+++ INFORMATION +++

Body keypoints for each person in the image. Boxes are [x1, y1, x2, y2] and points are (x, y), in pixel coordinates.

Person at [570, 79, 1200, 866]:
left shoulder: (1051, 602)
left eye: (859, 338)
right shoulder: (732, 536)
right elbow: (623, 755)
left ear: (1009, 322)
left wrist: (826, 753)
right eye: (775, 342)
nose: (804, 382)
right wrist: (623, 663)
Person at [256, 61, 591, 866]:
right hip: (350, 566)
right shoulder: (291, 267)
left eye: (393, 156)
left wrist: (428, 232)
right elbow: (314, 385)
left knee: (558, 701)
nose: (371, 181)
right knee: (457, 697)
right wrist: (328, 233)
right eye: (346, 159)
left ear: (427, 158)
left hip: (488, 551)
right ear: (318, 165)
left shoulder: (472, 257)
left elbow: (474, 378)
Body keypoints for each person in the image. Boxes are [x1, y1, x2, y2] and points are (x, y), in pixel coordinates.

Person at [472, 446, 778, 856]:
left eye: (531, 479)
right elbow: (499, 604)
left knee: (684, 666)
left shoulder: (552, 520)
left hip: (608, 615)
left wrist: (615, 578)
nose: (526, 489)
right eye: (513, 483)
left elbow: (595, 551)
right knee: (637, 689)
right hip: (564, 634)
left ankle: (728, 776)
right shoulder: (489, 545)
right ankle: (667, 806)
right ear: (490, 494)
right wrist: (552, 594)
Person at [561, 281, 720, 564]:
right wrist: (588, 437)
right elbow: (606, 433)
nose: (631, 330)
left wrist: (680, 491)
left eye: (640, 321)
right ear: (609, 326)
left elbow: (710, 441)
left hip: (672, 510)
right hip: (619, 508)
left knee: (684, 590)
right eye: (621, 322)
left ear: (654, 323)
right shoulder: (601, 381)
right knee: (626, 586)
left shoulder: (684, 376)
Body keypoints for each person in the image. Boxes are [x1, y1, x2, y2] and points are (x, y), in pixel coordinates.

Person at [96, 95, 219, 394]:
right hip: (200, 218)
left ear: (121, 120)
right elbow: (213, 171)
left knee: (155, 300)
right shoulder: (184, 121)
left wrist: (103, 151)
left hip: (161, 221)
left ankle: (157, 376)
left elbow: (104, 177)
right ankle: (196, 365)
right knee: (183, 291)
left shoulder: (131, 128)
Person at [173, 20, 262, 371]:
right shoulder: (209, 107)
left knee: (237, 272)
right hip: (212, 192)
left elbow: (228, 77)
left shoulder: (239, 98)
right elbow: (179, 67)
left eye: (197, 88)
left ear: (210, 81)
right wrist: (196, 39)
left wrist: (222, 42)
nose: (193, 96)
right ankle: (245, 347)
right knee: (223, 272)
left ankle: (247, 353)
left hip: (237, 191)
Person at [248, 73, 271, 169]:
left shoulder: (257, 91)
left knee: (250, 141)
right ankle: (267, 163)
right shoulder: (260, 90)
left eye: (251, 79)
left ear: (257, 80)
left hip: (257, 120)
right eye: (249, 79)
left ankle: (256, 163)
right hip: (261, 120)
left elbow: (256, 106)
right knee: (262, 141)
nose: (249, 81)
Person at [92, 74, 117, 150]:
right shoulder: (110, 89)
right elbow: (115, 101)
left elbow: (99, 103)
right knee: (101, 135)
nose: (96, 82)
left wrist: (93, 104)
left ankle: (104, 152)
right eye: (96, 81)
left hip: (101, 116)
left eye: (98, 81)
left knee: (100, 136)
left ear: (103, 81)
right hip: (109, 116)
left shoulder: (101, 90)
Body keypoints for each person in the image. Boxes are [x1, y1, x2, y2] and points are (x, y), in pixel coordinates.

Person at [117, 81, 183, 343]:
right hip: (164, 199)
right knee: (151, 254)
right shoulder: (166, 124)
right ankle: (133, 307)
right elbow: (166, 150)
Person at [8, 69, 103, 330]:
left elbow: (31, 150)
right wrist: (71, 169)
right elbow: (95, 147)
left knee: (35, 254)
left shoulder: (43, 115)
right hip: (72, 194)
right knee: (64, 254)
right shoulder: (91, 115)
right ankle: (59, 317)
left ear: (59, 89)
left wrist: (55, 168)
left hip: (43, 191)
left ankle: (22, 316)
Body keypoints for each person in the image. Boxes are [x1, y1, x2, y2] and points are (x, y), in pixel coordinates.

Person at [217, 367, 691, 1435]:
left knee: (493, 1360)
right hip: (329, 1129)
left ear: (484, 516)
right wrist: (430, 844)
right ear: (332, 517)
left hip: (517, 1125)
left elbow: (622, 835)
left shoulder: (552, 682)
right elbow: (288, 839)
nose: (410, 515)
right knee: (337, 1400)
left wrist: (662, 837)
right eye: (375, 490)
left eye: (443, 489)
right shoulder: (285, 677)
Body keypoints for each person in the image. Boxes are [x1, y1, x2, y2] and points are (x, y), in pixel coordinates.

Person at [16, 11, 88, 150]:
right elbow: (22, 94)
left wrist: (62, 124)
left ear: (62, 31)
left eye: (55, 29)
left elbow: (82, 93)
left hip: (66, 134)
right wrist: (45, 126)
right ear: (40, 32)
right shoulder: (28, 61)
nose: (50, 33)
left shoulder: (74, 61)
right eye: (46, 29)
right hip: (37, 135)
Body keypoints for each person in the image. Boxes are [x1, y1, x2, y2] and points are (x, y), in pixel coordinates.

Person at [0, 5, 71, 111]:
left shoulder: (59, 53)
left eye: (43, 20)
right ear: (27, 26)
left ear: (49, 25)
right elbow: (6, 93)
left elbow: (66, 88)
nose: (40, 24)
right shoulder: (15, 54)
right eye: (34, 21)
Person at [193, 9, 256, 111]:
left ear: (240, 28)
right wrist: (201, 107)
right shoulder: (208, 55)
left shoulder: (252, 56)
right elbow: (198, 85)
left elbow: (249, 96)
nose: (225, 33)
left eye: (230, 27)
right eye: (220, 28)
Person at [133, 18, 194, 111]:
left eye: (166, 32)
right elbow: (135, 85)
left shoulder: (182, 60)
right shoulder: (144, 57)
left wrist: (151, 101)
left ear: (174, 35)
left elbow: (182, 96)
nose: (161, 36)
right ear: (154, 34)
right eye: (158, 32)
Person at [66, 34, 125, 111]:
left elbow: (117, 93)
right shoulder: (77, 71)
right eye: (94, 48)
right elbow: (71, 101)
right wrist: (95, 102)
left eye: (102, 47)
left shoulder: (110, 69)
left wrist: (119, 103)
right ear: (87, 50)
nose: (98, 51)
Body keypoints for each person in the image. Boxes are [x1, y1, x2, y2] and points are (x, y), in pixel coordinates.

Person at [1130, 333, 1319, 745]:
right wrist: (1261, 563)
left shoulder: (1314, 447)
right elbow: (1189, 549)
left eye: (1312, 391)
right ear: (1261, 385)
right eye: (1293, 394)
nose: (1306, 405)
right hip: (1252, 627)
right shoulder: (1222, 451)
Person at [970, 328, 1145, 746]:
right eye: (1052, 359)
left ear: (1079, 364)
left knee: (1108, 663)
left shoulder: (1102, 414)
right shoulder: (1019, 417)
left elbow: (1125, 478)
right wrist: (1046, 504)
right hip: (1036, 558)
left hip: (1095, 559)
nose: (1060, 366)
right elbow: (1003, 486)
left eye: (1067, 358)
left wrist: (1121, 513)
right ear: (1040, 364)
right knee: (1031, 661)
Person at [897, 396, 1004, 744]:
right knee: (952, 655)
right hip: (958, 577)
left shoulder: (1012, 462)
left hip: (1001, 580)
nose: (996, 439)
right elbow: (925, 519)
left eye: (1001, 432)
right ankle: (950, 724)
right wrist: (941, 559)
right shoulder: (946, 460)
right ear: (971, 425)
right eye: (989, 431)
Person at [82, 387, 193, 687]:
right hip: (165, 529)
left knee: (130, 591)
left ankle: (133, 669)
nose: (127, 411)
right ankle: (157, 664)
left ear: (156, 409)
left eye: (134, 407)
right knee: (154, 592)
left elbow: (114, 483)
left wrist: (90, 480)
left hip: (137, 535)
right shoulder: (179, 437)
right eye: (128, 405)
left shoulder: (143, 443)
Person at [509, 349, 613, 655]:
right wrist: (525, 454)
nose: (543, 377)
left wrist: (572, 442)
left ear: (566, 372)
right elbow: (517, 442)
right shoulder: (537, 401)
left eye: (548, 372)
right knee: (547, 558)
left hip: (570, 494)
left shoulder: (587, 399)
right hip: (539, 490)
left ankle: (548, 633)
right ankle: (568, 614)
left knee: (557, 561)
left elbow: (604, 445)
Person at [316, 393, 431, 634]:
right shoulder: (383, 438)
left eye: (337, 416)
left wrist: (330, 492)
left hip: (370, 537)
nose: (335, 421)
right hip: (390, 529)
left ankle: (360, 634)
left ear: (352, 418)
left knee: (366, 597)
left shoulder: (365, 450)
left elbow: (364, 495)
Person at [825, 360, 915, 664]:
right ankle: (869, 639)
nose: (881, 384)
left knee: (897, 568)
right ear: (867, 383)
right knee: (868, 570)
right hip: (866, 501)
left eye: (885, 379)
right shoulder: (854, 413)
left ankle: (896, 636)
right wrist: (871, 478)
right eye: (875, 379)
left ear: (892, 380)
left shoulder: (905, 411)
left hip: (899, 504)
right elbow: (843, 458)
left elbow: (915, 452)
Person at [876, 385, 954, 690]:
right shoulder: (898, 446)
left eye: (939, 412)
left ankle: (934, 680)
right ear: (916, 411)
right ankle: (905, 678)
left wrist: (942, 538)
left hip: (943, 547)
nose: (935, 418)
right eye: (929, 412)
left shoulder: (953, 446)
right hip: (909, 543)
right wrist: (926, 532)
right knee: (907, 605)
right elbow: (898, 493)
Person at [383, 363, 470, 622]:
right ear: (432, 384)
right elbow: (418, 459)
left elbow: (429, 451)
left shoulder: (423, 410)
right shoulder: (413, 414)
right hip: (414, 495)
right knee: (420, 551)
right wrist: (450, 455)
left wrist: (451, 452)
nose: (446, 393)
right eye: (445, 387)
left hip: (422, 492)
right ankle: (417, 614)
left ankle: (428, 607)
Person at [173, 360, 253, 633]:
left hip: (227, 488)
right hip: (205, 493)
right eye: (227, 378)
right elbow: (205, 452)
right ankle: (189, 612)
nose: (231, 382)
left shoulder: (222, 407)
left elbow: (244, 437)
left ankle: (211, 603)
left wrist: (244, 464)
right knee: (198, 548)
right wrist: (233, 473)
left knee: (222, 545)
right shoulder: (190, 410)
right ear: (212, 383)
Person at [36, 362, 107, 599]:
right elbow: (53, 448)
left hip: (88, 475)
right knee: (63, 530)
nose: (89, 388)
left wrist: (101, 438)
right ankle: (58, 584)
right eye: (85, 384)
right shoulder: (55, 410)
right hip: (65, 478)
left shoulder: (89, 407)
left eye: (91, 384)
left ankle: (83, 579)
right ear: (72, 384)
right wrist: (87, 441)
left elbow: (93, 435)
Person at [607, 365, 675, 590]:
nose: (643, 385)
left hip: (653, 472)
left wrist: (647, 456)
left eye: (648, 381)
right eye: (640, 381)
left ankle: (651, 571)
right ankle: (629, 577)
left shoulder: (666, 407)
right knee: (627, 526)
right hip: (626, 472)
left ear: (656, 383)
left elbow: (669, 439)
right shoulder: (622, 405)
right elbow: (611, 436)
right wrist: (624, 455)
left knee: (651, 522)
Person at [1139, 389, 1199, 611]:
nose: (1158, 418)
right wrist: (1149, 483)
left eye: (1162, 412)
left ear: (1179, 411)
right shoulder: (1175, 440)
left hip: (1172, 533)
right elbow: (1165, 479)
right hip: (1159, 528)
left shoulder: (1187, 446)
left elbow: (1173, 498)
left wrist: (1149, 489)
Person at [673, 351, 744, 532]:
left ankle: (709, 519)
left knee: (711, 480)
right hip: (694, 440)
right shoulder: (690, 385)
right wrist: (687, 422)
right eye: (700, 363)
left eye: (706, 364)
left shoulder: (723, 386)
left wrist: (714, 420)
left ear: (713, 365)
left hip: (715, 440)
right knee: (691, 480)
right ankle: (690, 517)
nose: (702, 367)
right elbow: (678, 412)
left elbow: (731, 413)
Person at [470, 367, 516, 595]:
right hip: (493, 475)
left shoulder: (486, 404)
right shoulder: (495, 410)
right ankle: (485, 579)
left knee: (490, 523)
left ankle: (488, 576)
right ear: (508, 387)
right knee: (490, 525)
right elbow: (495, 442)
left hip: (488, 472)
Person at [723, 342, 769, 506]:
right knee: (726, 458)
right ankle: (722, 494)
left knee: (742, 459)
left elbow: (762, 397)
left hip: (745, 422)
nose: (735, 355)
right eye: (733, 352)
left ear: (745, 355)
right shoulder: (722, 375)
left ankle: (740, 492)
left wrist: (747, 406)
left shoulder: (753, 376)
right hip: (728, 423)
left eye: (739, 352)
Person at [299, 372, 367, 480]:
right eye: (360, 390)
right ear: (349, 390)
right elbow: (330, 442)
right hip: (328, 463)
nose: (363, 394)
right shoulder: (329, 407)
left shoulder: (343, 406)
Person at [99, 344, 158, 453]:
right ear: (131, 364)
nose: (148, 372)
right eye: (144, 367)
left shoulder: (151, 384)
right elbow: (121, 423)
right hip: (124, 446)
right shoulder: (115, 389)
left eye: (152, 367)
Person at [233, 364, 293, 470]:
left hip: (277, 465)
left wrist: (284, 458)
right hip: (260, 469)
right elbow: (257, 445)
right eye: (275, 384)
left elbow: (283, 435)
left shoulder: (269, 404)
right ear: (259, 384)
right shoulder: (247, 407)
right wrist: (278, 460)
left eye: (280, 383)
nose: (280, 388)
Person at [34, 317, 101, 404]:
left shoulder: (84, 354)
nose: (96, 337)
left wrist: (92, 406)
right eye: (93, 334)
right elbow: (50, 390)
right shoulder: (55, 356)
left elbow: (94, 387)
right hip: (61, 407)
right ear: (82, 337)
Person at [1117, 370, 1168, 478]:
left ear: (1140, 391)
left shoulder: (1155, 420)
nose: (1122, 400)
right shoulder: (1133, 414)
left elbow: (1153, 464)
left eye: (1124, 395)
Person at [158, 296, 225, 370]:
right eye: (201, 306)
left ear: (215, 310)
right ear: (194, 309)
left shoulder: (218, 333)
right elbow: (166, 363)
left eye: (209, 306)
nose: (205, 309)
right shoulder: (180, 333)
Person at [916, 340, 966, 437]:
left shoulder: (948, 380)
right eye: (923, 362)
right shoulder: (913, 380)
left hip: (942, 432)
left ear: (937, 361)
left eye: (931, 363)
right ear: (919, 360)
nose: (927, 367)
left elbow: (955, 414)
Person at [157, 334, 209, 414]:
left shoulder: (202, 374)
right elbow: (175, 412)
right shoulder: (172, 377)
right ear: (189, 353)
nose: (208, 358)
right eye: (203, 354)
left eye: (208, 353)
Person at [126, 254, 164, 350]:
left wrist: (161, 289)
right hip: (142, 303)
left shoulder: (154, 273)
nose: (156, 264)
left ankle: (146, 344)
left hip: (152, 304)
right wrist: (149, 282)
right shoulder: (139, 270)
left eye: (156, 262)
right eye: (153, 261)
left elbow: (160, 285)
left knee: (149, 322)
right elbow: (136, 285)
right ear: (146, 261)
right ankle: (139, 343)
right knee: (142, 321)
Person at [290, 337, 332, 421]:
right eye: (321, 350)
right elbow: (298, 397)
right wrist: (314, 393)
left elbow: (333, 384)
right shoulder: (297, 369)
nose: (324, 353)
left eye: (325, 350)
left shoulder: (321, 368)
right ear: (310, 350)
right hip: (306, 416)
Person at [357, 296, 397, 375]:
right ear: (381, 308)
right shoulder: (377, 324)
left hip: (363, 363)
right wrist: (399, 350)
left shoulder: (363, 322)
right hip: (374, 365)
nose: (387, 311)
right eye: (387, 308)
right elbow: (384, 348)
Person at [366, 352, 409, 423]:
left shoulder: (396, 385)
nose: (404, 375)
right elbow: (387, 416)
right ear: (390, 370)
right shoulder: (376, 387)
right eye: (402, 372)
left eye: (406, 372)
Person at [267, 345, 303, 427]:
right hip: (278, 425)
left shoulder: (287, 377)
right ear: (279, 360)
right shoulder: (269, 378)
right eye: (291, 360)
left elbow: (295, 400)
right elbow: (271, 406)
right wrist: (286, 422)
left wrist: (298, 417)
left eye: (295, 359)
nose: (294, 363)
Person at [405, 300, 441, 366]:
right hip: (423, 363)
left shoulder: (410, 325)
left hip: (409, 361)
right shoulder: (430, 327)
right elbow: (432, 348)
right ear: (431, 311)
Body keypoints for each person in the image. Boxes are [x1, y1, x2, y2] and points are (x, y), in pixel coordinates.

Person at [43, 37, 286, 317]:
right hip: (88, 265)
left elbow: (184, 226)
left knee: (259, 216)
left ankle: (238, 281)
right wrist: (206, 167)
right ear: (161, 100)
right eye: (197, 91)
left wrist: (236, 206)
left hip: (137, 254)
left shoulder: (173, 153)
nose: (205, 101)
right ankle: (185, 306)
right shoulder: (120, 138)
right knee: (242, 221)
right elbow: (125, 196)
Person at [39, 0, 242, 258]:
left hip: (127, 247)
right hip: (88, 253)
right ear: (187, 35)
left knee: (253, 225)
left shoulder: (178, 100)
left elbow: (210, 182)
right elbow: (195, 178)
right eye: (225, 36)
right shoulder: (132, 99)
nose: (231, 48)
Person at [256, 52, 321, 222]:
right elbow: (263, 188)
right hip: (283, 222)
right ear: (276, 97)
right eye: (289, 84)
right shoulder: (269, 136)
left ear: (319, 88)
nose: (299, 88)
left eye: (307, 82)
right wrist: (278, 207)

+++

EXERCISE DESCRIPTION: Extract from the records above the lines from the one containing "right shoulder: (28, 61)" to the one containing "right eye: (94, 48)", both lines included, exactly as they appear and with nothing else.

TASK ANSWER:
right shoulder: (28, 61)
nose: (50, 33)
left shoulder: (74, 61)
right eye: (46, 29)
right hip: (37, 135)
Body keypoints for each person in the image. Boxes are [x1, y1, x2, y2] and points are (x, y), in pixel coordinates.

Person at [0, 5, 71, 111]:
left shoulder: (59, 53)
left eye: (43, 20)
right ear: (27, 26)
left ear: (49, 25)
right elbow: (6, 93)
left elbow: (66, 88)
nose: (40, 24)
right shoulder: (15, 54)
right eye: (34, 21)
Person at [193, 9, 256, 111]:
left ear: (240, 28)
right wrist: (201, 107)
right shoulder: (208, 55)
left shoulder: (252, 56)
right elbow: (198, 85)
left elbow: (249, 96)
nose: (225, 33)
left eye: (230, 27)
right eye: (220, 28)
Person at [133, 18, 194, 111]:
left eye: (166, 32)
right elbow: (135, 85)
left shoulder: (182, 60)
right shoulder: (144, 57)
left wrist: (151, 101)
left ear: (174, 35)
left elbow: (182, 96)
nose: (161, 36)
right ear: (154, 34)
right eye: (158, 32)
Person at [66, 34, 125, 111]:
left elbow: (117, 93)
right shoulder: (77, 71)
right eye: (94, 48)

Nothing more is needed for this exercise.